**Work instruction:** Write out, word for word, every line from the one containing "said they fixed" through the last line of the records below, both ends included.

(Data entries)
=== Section Start ===
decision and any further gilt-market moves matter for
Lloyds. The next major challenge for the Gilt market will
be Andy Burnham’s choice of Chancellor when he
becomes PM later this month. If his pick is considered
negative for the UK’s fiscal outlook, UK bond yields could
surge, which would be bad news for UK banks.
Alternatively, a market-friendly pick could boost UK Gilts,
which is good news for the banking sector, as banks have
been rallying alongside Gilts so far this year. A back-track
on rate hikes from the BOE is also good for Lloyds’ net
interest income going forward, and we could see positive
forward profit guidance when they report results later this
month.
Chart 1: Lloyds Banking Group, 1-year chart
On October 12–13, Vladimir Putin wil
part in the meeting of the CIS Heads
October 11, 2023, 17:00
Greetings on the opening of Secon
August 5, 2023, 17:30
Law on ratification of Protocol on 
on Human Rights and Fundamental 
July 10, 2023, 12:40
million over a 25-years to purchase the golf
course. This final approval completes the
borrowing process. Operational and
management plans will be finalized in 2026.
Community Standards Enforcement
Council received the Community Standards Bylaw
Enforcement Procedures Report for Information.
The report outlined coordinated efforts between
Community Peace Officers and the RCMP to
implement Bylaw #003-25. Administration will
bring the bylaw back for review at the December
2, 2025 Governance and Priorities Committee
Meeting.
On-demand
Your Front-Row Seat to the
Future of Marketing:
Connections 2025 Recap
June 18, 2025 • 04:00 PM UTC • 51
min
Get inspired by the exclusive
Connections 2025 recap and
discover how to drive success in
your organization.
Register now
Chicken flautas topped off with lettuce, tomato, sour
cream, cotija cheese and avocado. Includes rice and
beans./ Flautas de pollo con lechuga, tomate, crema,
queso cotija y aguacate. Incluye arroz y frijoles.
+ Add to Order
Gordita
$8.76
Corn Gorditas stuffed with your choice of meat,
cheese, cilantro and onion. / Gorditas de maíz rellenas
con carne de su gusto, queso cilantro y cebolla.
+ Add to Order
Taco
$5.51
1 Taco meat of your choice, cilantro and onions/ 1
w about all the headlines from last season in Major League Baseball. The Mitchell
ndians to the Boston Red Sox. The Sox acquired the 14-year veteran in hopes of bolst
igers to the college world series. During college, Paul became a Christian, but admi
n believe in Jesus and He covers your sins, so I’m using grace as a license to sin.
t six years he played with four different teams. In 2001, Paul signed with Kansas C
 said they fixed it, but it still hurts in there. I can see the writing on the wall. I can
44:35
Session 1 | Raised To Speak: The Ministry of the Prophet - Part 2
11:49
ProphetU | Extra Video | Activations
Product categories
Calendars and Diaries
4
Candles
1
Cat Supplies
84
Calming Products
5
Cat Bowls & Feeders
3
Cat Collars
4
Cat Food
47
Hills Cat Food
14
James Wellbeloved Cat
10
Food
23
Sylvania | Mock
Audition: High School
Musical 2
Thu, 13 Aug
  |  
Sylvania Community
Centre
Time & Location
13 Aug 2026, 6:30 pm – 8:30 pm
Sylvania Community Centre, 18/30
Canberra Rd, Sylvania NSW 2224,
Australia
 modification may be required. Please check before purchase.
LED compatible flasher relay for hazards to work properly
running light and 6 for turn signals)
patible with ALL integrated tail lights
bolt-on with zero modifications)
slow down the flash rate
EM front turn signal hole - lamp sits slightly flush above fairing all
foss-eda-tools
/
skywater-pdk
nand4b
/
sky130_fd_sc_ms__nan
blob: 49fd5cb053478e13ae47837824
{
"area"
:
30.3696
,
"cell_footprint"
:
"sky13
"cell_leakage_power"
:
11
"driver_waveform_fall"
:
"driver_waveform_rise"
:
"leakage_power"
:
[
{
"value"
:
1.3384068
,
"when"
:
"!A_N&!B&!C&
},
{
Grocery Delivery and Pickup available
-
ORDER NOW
=== Section End ===
**Response to this exercise:**
 said they fixed it, but it still hurts in there. I can see the writing on the wall. I can
44:35
Session 1 | Raised To Speak: The Ministry of the Prophet - Part 2
11:49
ProphetU | Extra Video | Activations
Product categories
Calendars and Diaries
4
Candles
1
Cat Supplies
84
Calming Products
5
Cat Bowls & Feeders
3
Cat Collars
4
Cat Food
47
Hills Cat Food
14
James Wellbeloved Cat
10
Food
23
Sylvania | Mock
Audition: High School
Musical 2
Thu, 13 Aug
  |  
Sylvania Community
Centre
Time & Location
13 Aug 2026, 6:30 pm – 8:30 pm
Sylvania Community Centre, 18/30
Canberra Rd, Sylvania NSW 2224,
Australia
 modification may be required. Please check before purchase.
LED compatible flasher relay for hazards to work properly
running light and 6 for turn signals)
patible with ALL integrated tail lights
bolt-on with zero modifications)
slow down the flash rate
EM front turn signal hole - lamp sits slightly flush above fairing all
foss-eda-tools
/
skywater-pdk
nand4b
/
sky130_fd_sc_ms__nan
blob: 49fd5cb053478e13ae47837824
{
"area"
:
30.3696
,
"cell_footprint"
:
"sky13
"cell_leakage_power"
:
11
"driver_waveform_fall"
:
"driver_waveform_rise"
:
"leakage_power"
:
[
{
"value"
:
1.3384068
,
"when"
:
"!A_N&!B&!C&
},
{
Grocery Delivery and Pickup available
-
ORDER NOW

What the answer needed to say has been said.